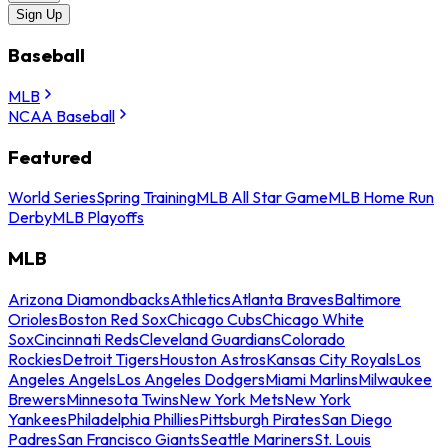
Sign Up
Baseball
MLB
NCAA Baseball
Featured
World Series
Spring Training
MLB All Star Game
MLB Home Run
Derby
MLB Playoffs
MLB
Arizona Diamondbacks
Athletics
Atlanta Braves
Baltimore
Orioles
Boston Red Sox
Chicago Cubs
Chicago White
Sox
Cincinnati Reds
Cleveland Guardians
Colorado
Rockies
Detroit Tigers
Houston Astros
Kansas City Royals
Los
Angeles Angels
Los Angeles Dodgers
Miami Marlins
Milwaukee
Brewers
Minnesota Twins
New York Mets
New York
Yankees
Philadelphia Phillies
Pittsburgh Pirates
San Diego
Padres
San Francisco Giants
Seattle Mariners
St. Louis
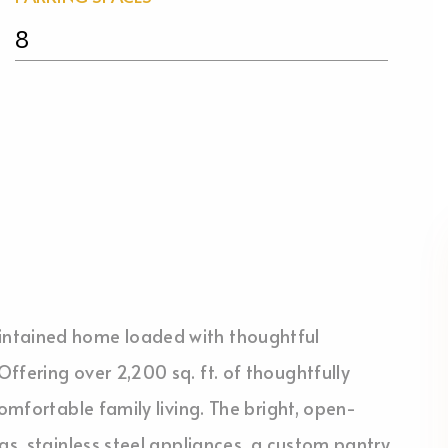
8
intained home loaded with thoughtful
ffering over 2,200 sq. ft. of thoughtfully
comfortable family living. The bright, open-
gs, stainless steel appliances, a custom pantry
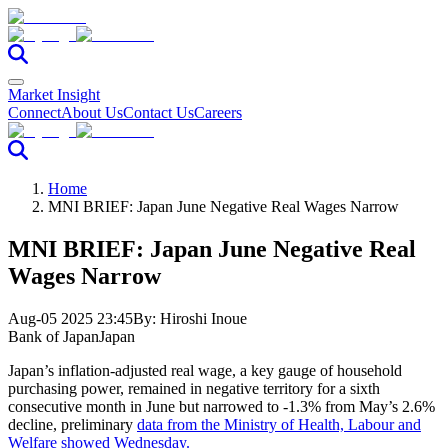
Market Insight
Connect
About Us
Contact Us
Careers
Home
MNI BRIEF: Japan June Negative Real Wages Narrow
MNI BRIEF: Japan June Negative Real
Wages Narrow
Aug-05 2025 23:45
By:
Hiroshi Inoue
Bank of Japan
Japan
Japan’s inflation-adjusted real wage, a key gauge of household
purchasing power, remained in negative territory for a sixth
consecutive month in June but narrowed to -1.3% from May’s 2.6%
decline, preliminary
data from the Ministry of Health, Labour and
Welfare showed Wednesday.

> **Exercise aim**:
The answer is to be the lines from the one holding "purchasing power, remained" through the end of the data above, transcribed character for character, both ends included.

> **Result of this task**:
purchasing power, remained in negative territory for a sixth
consecutive month in June but narrowed to -1.3% from May’s 2.6%
decline, preliminary
data from the Ministry of Health, Labour and
Welfare showed Wednesday.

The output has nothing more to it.